**INSTRUCTION:**
Reproduce the records word for word, leaving out any pictures they hold.

--------------------------------------------------

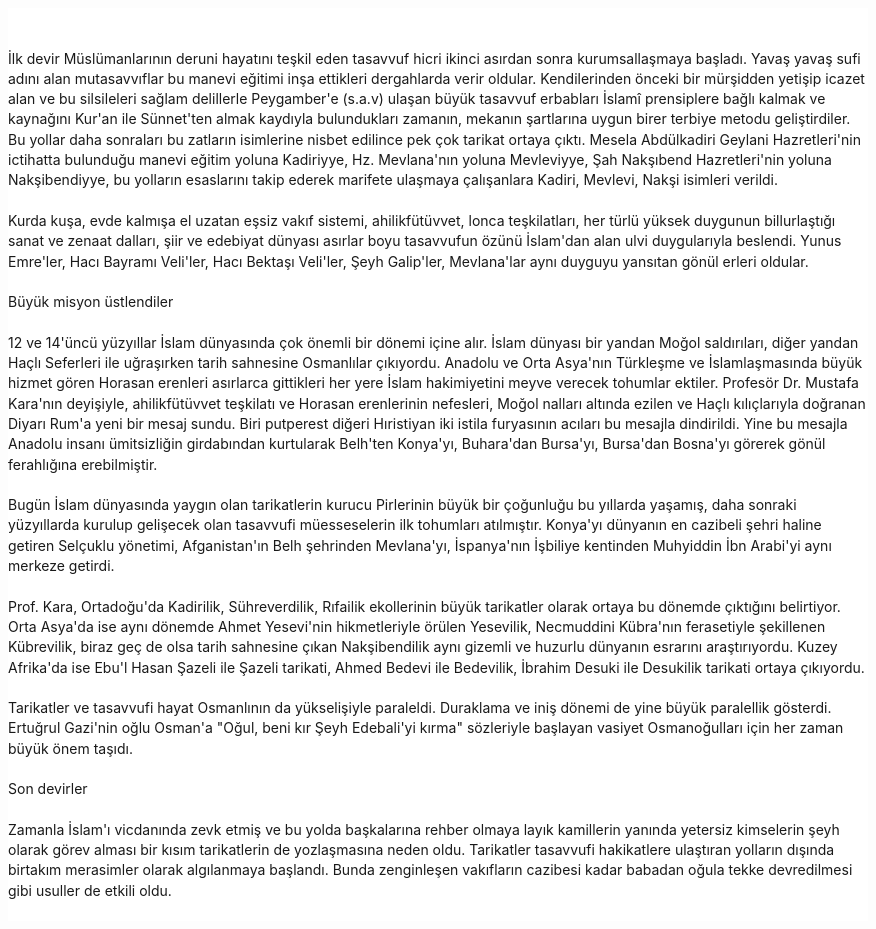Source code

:    <br/>
   <br/>
   İlk devir Müslümanlarının deruni hayatını teşkil eden tasavvuf hicri ikinci asırdan sonra kurumsallaşmaya başladı. Yavaş yavaş sufi adını alan mutasavvıflar bu manevi eğitimi inşa ettikleri dergahlarda verir oldular. Kendilerinden önceki bir mürşidden yetişip icazet alan ve bu silsileleri sağlam delillerle Peygamber'e (s.a.v) ulaşan büyük tasavvuf erbabları İslamî prensiplere bağlı kalmak ve kaynağını Kur'an ile Sünnet'ten almak kaydıyla bulundukları zamanın, mekanın şartlarına uygun birer terbiye metodu geliştirdiler. Bu yollar daha sonraları bu zatların isimlerine nisbet edilince pek çok tarikat ortaya çıktı. Mesela Abdülkadiri Geylani Hazretleri'nin ictihatta bulunduğu manevi eğitim yoluna Kadiriyye, Hz. Mevlana'nın yoluna Mevleviyye, Şah Nakşıbend Hazretleri'nin yoluna Nakşibendiyye, bu yolların esaslarını takip ederek marifete ulaşmaya çalışanlara Kadiri, Mevlevi, Nakşi isimleri verildi.
   <br/>
   <br/>
   Kurda kuşa, evde kalmışa el uzatan eşsiz vakıf sistemi, ahilikfütüvvet, lonca teşkilatları, her türlü yüksek duygunun billurlaştığı sanat ve zenaat dalları, şiir ve edebiyat dünyası asırlar boyu tasavvufun özünü İslam'dan alan ulvi duygularıyla beslendi. Yunus Emre'ler, Hacı Bayramı Veli'ler, Hacı Bektaşı Veli'ler, Şeyh Galip'ler, Mevlana'lar aynı duyguyu yansıtan gönül erleri oldular.
   <br/>
   <br/>
   Büyük misyon üstlendiler
   <br/>
   <br/>
   12 ve 14'üncü yüzyıllar İslam dünyasında çok önemli bir dönemi içine alır. İslam dünyası bir yandan Moğol saldırıları, diğer yandan Haçlı Seferleri ile uğraşırken tarih sahnesine Osmanlılar çıkıyordu. Anadolu ve Orta Asya'nın Türkleşme ve İslamlaşmasında büyük hizmet gören Horasan erenleri asırlarca gittikleri her yere İslam hakimiyetini meyve verecek tohumlar ektiler. Profesör Dr. Mustafa Kara'nın deyişiyle, ahilikfütüvvet teşkilatı ve Horasan erenlerinin nefesleri, Moğol nalları altında ezilen ve Haçlı kılıçlarıyla doğranan Diyarı Rum'a yeni bir mesaj sundu. Biri putperest diğeri Hıristiyan iki istila furyasının acıları bu mesajla dindirildi. Yine bu mesajla Anadolu insanı ümitsizliğin girdabından kurtularak Belh'ten Konya'yı, Buhara'dan Bursa'yı, Bursa'dan Bosna'yı görerek gönül ferahlığına erebilmiştir.
   <br/>
   <br/>
   Bugün İslam dünyasında yaygın olan tarikatlerin kurucu Pirlerinin büyük bir çoğunluğu bu yıllarda yaşamış, daha sonraki yüzyıllarda kurulup gelişecek olan tasavvufi müesseselerin ilk tohumları atılmıştır. Konya'yı dünyanın en cazibeli şehri haline getiren Selçuklu yönetimi, Afganistan'ın Belh şehrinden Mevlana'yı, İspanya'nın İşbiliye kentinden Muhyiddin İbn Arabi'yi aynı merkeze getirdi.
   <br/>
   <br/>
   Prof. Kara, Ortadoğu'da Kadirilik, Sühreverdilik, Rıfailik ekollerinin büyük tarikatler olarak ortaya bu dönemde çıktığını belirtiyor. Orta Asya'da ise aynı dönemde Ahmet Yesevi'nin hikmetleriyle örülen Yesevilik, Necmuddini Kübra'nın ferasetiyle şekillenen Kübrevilik, biraz geç de olsa tarih sahnesine çıkan Nakşibendilik aynı gizemli ve huzurlu dünyanın esrarını araştırıyordu. Kuzey Afrika'da ise Ebu'l Hasan Şazeli ile Şazeli tarikati, Ahmed Bedevi ile Bedevilik, İbrahim Desuki ile Desukilik tarikati ortaya çıkıyordu.
   <br/>
   <br/>
   Tarikatler ve tasavvufi hayat Osmanlının da yükselişiyle paraleldi. Duraklama ve iniş dönemi de yine büyük paralellik gösterdi. Ertuğrul Gazi'nin oğlu Osman'a "Oğul, beni kır Şeyh Edebali'yi kırma" sözleriyle başlayan vasiyet Osmanoğulları için her zaman büyük önem taşıdı.
   <br/>
   <br/>
   Son devirler
   <br/>
   <br/>
   Zamanla İslam'ı vicdanında zevk etmiş ve bu yolda başkalarına rehber olmaya layık kamillerin yanında yetersiz kimselerin şeyh olarak görev alması bir kısım tarikatlerin de yozlaşmasına neden oldu. Tarikatler tasavvufi hakikatlere ulaştıran yolların dışında birtakım merasimler olarak algılanmaya başlandı. Bunda zenginleşen vakıfların cazibesi kadar babadan oğula tekke devredilmesi gibi usuller de etkili oldu.
   <br/>
   <br/>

--------------------------------------------------

**EXERCISE RESULT:**
Source code

:    <br/>
   <br/>
   İlk devir Müslümanlarının deruni hayatını teşkil eden tasavvuf hicri ikinci asırdan sonra kurumsallaşmaya başladı. Yavaş yavaş sufi adını alan mutasavvıflar bu manevi eğitimi inşa ettikleri dergahlarda verir oldular. Kendilerinden önceki bir mürşidden yetişip icazet alan ve bu silsileleri sağlam delillerle Peygamber'e (s.a.v) ulaşan büyük tasavvuf erbabları İslamî prensiplere bağlı kalmak ve kaynağını Kur'an ile Sünnet'ten almak kaydıyla bulundukları zamanın, mekanın şartlarına uygun birer terbiye metodu geliştirdiler. Bu yollar daha sonraları bu zatların isimlerine nisbet edilince pek çok tarikat ortaya çıktı. Mesela Abdülkadiri Geylani Hazretleri'nin ictihatta bulunduğu manevi eğitim yoluna Kadiriyye, Hz. Mevlana'nın yoluna Mevleviyye, Şah Nakşıbend Hazretleri'nin yoluna Nakşibendiyye, bu yolların esaslarını takip ederek marifete ulaşmaya çalışanlara Kadiri, Mevlevi, Nakşi isimleri verildi.
   <br/>
   <br/>
   Kurda kuşa, evde kalmışa el uzatan eşsiz vakıf sistemi, ahilikfütüvvet, lonca teşkilatları, her türlü yüksek duygunun billurlaştığı sanat ve zenaat dalları, şiir ve edebiyat dünyası asırlar boyu tasavvufun özünü İslam'dan alan ulvi duygularıyla beslendi. Yunus Emre'ler, Hacı Bayramı Veli'ler, Hacı Bektaşı Veli'ler, Şeyh Galip'ler, Mevlana'lar aynı duyguyu yansıtan gönül erleri oldular.
   <br/>
   <br/>
   Büyük misyon üstlendiler
   <br/>
   <br/>
   12 ve 14'üncü yüzyıllar İslam dünyasında çok önemli bir dönemi içine alır. İslam dünyası bir yandan Moğol saldırıları, diğer yandan Haçlı Seferleri ile uğraşırken tarih sahnesine Osmanlılar çıkıyordu. Anadolu ve Orta Asya'nın Türkleşme ve İslamlaşmasında büyük hizmet gören Horasan erenleri asırlarca gittikleri her yere İslam hakimiyetini meyve verecek tohumlar ektiler. Profesör Dr. Mustafa Kara'nın deyişiyle, ahilikfütüvvet teşkilatı ve Horasan erenlerinin nefesleri, Moğol nalları altında ezilen ve Haçlı kılıçlarıyla doğranan Diyarı Rum'a yeni bir mesaj sundu. Biri putperest diğeri Hıristiyan iki istila furyasının acıları bu mesajla dindirildi. Yine bu mesajla Anadolu insanı ümitsizliğin girdabından kurtularak Belh'ten Konya'yı, Buhara'dan Bursa'yı, Bursa'dan Bosna'yı görerek gönül ferahlığına erebilmiştir.
   <br/>
   <br/>
   Bugün İslam dünyasında yaygın olan tarikatlerin kurucu Pirlerinin büyük bir çoğunluğu bu yıllarda yaşamış, daha sonraki yüzyıllarda kurulup gelişecek olan tasavvufi müesseselerin ilk tohumları atılmıştır. Konya'yı dünyanın en cazibeli şehri haline getiren Selçuklu yönetimi, Afganistan'ın Belh şehrinden Mevlana'yı, İspanya'nın İşbiliye kentinden Muhyiddin İbn Arabi'yi aynı merkeze getirdi.
   <br/>
   <br/>
   Prof. Kara, Ortadoğu'da Kadirilik, Sühreverdilik, Rıfailik ekollerinin büyük tarikatler olarak ortaya bu dönemde çıktığını belirtiyor. Orta Asya'da ise aynı dönemde Ahmet Yesevi'nin hikmetleriyle örülen Yesevilik, Necmuddini Kübra'nın ferasetiyle şekillenen Kübrevilik, biraz geç de olsa tarih sahnesine çıkan Nakşibendilik aynı gizemli ve huzurlu dünyanın esrarını araştırıyordu. Kuzey Afrika'da ise Ebu'l Hasan Şazeli ile Şazeli tarikati, Ahmed Bedevi ile Bedevilik, İbrahim Desuki ile Desukilik tarikati ortaya çıkıyordu.
   <br/>
   <br/>
   Tarikatler ve tasavvufi hayat Osmanlının da yükselişiyle paraleldi. Duraklama ve iniş dönemi de yine büyük paralellik gösterdi. Ertuğrul Gazi'nin oğlu Osman'a "Oğul, beni kır Şeyh Edebali'yi kırma" sözleriyle başlayan vasiyet Osmanoğulları için her zaman büyük önem taşıdı.
   <br/>
   <br/>
   Son devirler
   <br/>
   <br/>
   Zamanla İslam'ı vicdanında zevk etmiş ve bu yolda başkalarına rehber olmaya layık kamillerin yanında yetersiz kimselerin şeyh olarak görev alması bir kısım tarikatlerin de yozlaşmasına neden oldu. Tarikatler tasavvufi hakikatlere ulaştıran yolların dışında birtakım merasimler olarak algılanmaya başlandı. Bunda zenginleşen vakıfların cazibesi kadar babadan oğula tekke devredilmesi gibi usuller de etkili oldu.
   <br/>
   <br/>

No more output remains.